Today I have orientation for my master's program and then I head up to Olympia in a rented F250 truck. Two years ago my friend Brittany built a gorgeous tiny house on wheels and she has agreed to let me rent it from her while I am in grad school. We'll be hauling Britt's Bungalow to Portland tomorrow morning and tomorrow afternoon we'll get the teeny abode settled in the garden. My very first guests will be my sisters Amy and Aurora who are hanging out in Portland for the weekend. (They may become my moving crew. I figure it will probably take the three of us less than 10 minutes to haul my boxes into the house!) Sunday I'll unpack my belongings into the house and Monday my classes begin.
I feel extraordinarily lucky to have found a splendid place to park the tiny house for the year. My new neighbor (and landlady) purchased a house at the end of a dead end street in Northeast two years ago and has subsequently turned it into an oasis of flowers, veggies, berries, and wind chimes. The tiny house will be nestled into the garden between the bamboo grove, the chicken coop, the clover patch, and the cedar fence.
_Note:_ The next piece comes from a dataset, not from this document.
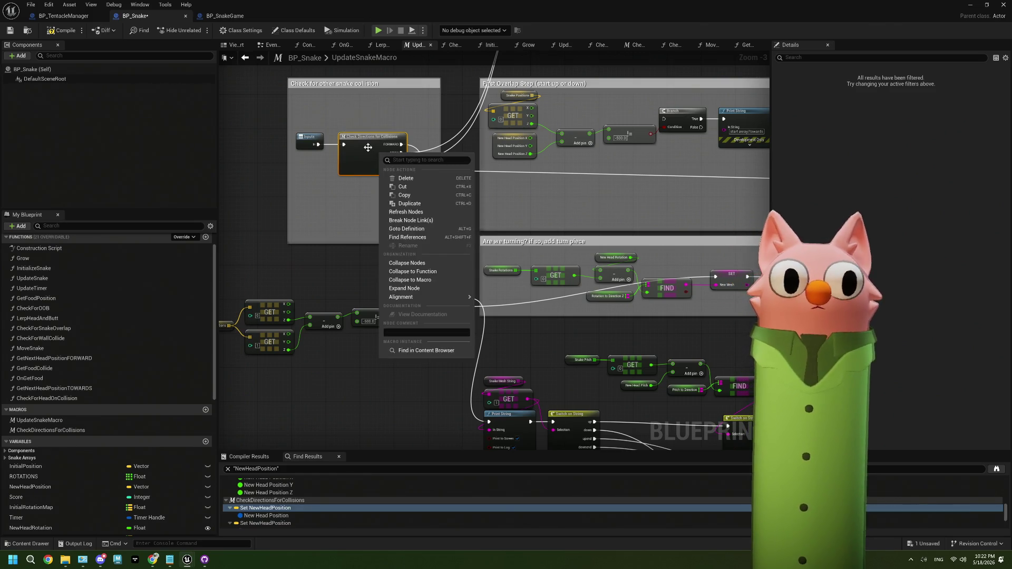
pyautogui.click(368, 148)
For the past two weeks I've been living in the host house which has been delightful because I've gotten to know my landlady and her housemates. I've also been able to soak up some of the magic of the space she's created. I've taken to sipping my tea in the morning on her covered porch, rain or shine, and watching the birds breakfast on burgundy sunflowers. I, too, have been gorging myself on tomatoes, peppers, kale, zucchini, and broccoli from the garden, as well as helping my landlady plant new starts that we will overwinter. In the evening I like to listen to the crickets and marvel about how it doesn't really get dark here because of the light pollution.
I miss my house, garden, friends, job, and community in Walla Walla, but it's been a relatively smooth transition. I think this will be a fantastic place to live the little life. To me living little means not only occupying a small and simple dwelling but also being conscientious about how I travel and what I purchase and consume. You'll hear more about all of this in time. I look forward to sharing this adventure with all of you!